SELECTED EXTRACT:

In his talk yesterday, Zuckerman quoted a helpful—if frankly, somewhat jarring—analogy for thinking about political and scientific misinformation. It’s one that has been used before in this context: You can think of the dissemination of misinformation as someone akin to someone being shot. Once the bullet has been fired and the victim hit, you can try to run to the rescue and stanch the bleeding—by correcting the “facts,” usually several days later. But, psychology tells us that that approach has limited use–and to continue the analogy, it might be a lot better to try to secure a flak jacket for future victims.

Or, better still, stop people from shooting. (I’m paraphrasing Zuckerman here; I did not take exact notes.)

From an MIT engineer’s perspective, Zuckerman noted, the key question is: Where is the “tractable problem” in this, uh, shootout, and what kind of “small experiments” might help us to address it? Do we reach the victim sooner? Is a flak jacket feasible? And so on.

The experimenters have already begun attacking this design problem: I was fascinated yesterday by a number of canny widgets and technologies that folks have come up with to try to defeat all manner of truthiness.

EXERCISE 1: In the misinformation analogy, why does the text suggest that a flak jacket might be better than stanching the bleeding?
EXERCISE 2:
Answer these questions about the misinformation passage:
(a) In the analogy, what act corresponds to stanching the bleeding?
(b) From whose perspective did Zuckerman frame the key question about the "tractable problem"?
(c) What fascinated the writer yesterday?
EXERCISE 3: From the misinformation passage, pull out the words starting with "In his talk" and going on through "not take exact notes.)".

INFORMATION PROVIDED:
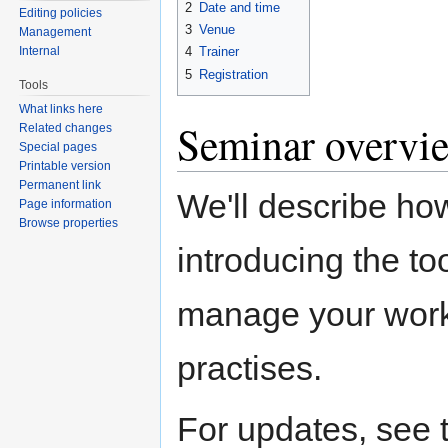
2
Date and time
Editing policies
3
Venue
Management
Internal
4
Trainer
5
Registration
Tools
What links here
Seminar overvi
Related changes
Special pages
Printable version
Permanent link
We'll describe ho
Page information
Browse properties
introducing the to
manage your work.
practises.
For updates, see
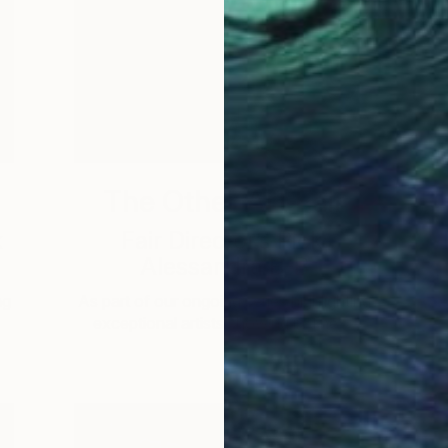
The Other Art Fair
k
Fair Director’s Pick:
Alessandra B-B
ng
As part of our ongoing series highlighting
A
exceptional artists showing in The …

RESULT 1: Stanching the bleeding means correcting the "facts," usually several days after the misinformation has spread. Psychology shows that this approach has limited use, so protecting future victims in advance may work better.

RESULT 2:
(a) Correcting the "facts," usually several days later.
(b) An MIT engineer's perspective.
(c) A number of canny widgets and technologies that people have come up with to defeat all manner of truthiness.

RESULT 3:
In his talk yesterday, Zuckerman quoted a helpful—if frankly, somewhat jarring—analogy for thinking about political and scientific misinformation. It’s one that has been used before in this context: You can think of the dissemination of misinformation as someone akin to someone being shot. Once the bullet has been fired and the victim hit, you can try to run to the rescue and stanch the bleeding—by correcting the “facts,” usually several days later. But, psychology tells us that that approach has limited use–and to continue the analogy, it might be a lot better to try to secure a flak jacket for future victims.

Or, better still, stop people from shooting. (I’m paraphrasing Zuckerman here; I did not take exact notes.)